Caleb Williams dragged the Chicago Bears back to the playoffs for the first time since 2020. He threw for 3,942 yards and 27 touchdowns with just seven picks. That part looks great on paper. The problem is the other 42 percent of his throws.
Williams completed only 58.1 percent of his passes last season. For a quarterback with his arm talent and draft pedigree, that number sits squarely in the “needs work” zone. And according to ESPN’s Seth Walder, it might be the single biggest thing holding the Bears back from becoming a real contender.

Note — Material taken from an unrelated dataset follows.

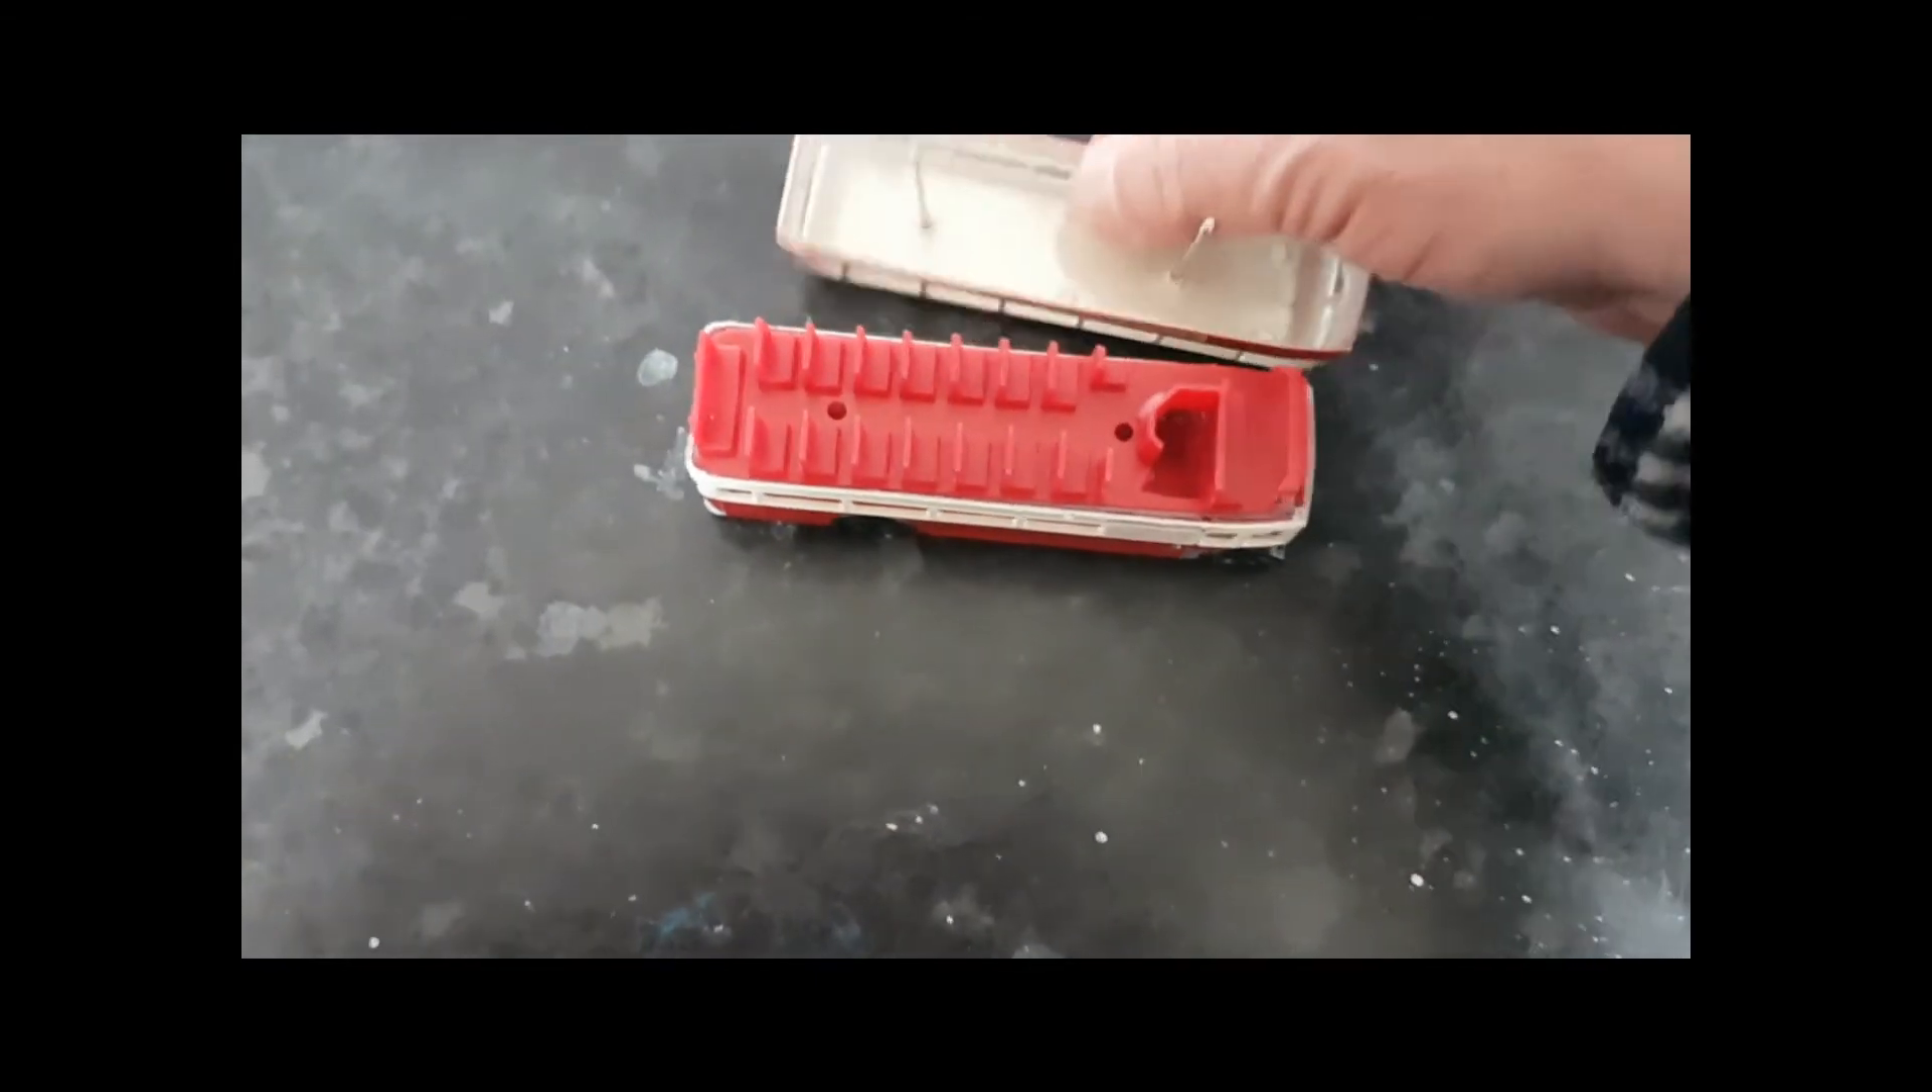See if the roof comes off. Yes, it does.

The accuracy question isn’t going away
Walder actually went further than just calling completion percentage a concern. He pointed to Next Gen Stats data showing Williams ranked dead last among qualifying quarterbacks in both off-target rate and completion percentage over expected. Not near the bottom. Last.
“If he can bring those numbers just to league average, that would result in a big step for him and the offense,” Walder said. “But that’s a big ‘if.'”

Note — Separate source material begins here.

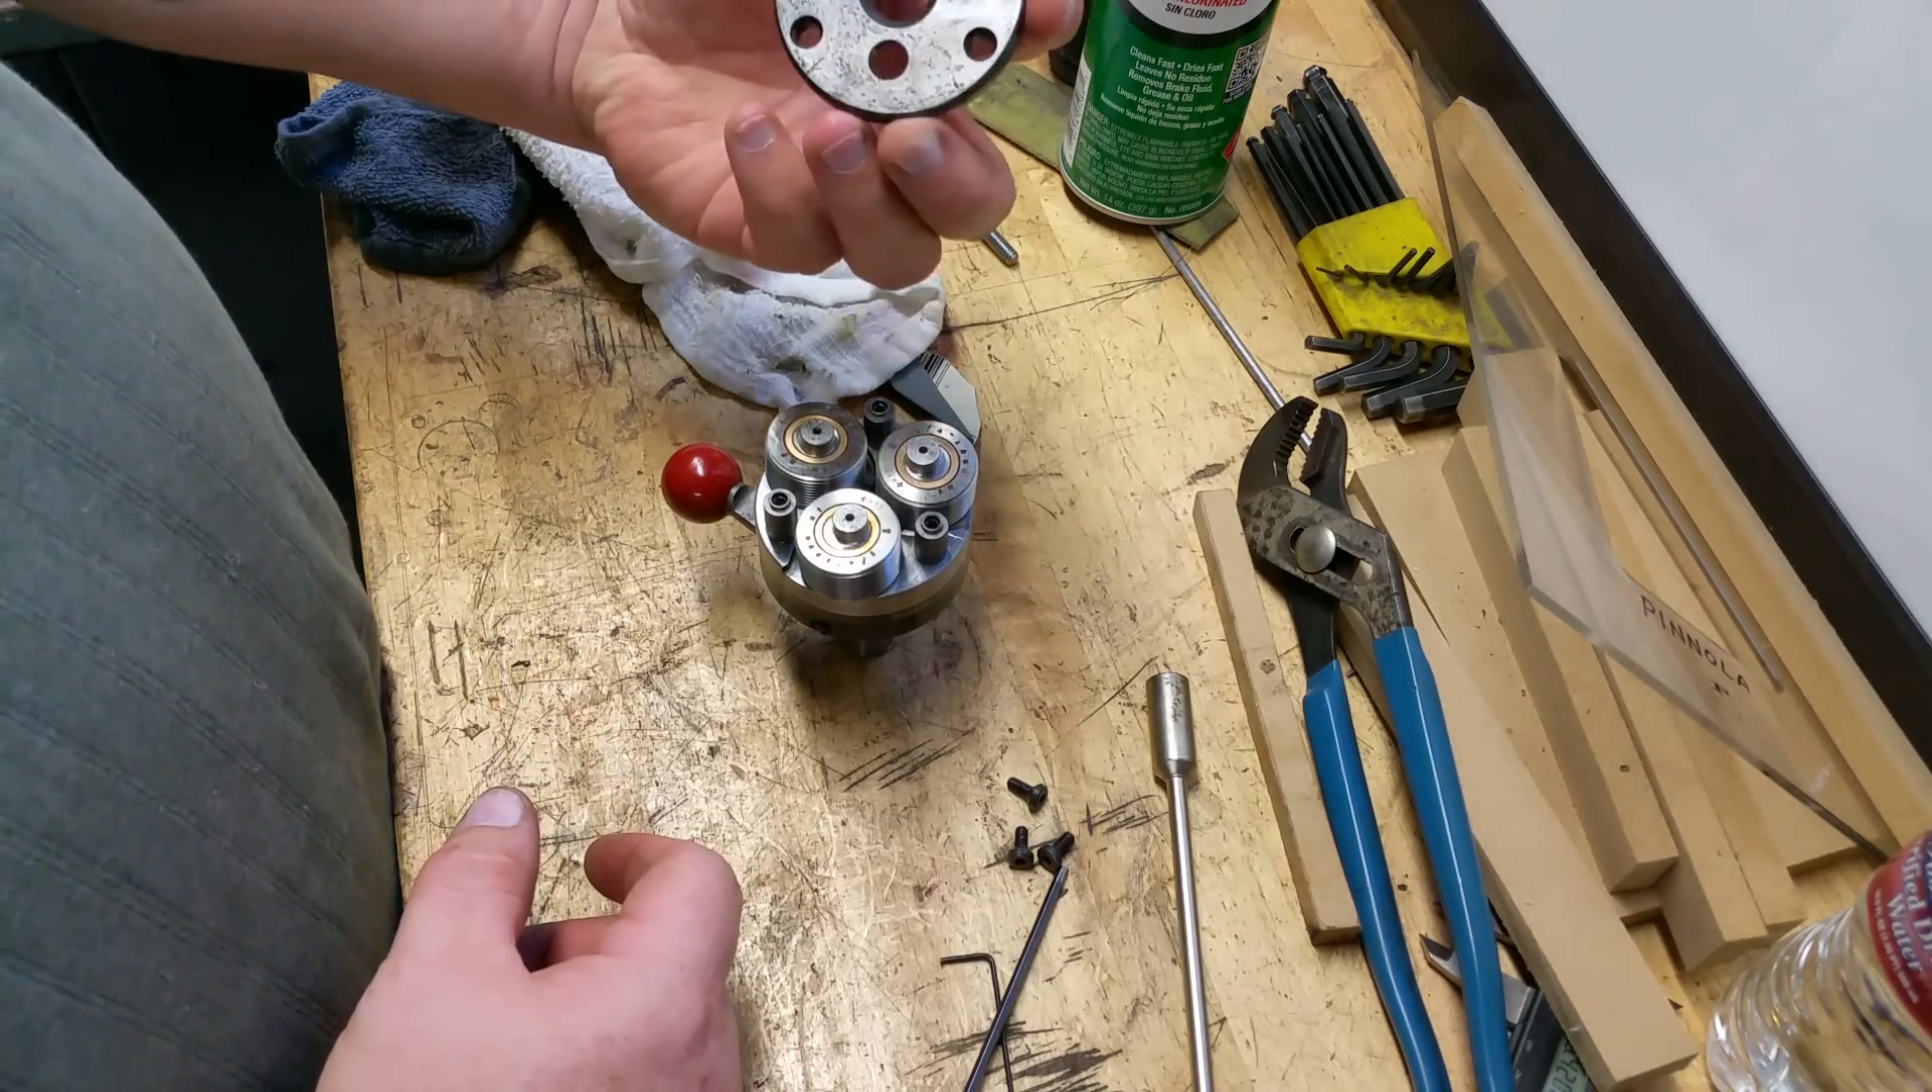I took the front plate off which is nothing more than just a capture plate to hold the rolls in place.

That’s the kind of analysis that stings because it’s real. Williams makes circus throws look routine. He extends plays like a magician. But the routine throws? The ones that need to hit a receiver in stride on a simple curl route? Those are where he’s leaving meat on the bone.
What a jump to average looks like
Here’s the thing — Walder isn’t asking Williams to become Patrick Mahomes. He’s asking him to just be league average on easy stuff. If Williams cleans up those missed throws, his raw production could jump significantly without any change to his style or physical tools.
The Bears won 11 games last season largely on defense and timely runs. They didn’t get peak quarterback play for most of that campaign. Chicago gave up minimal pressure at times and still couldn’t cash in on some of the easier throws the scheme created. That has to be a focus this offseason.
Williams himself has talked about getting sharper mechanically and building more trust with his receivers. The Bears front office clearly believes in him — they’ve invested heavily in the offensive line and skill positions around him. But the onus is on the quarterback to make the simple throws look simple.
No one doubts he has the arm. The question is whether he has the discipline. And that’s a 2026 training camp question the Bears need answered before they can make any real noise in the NFC.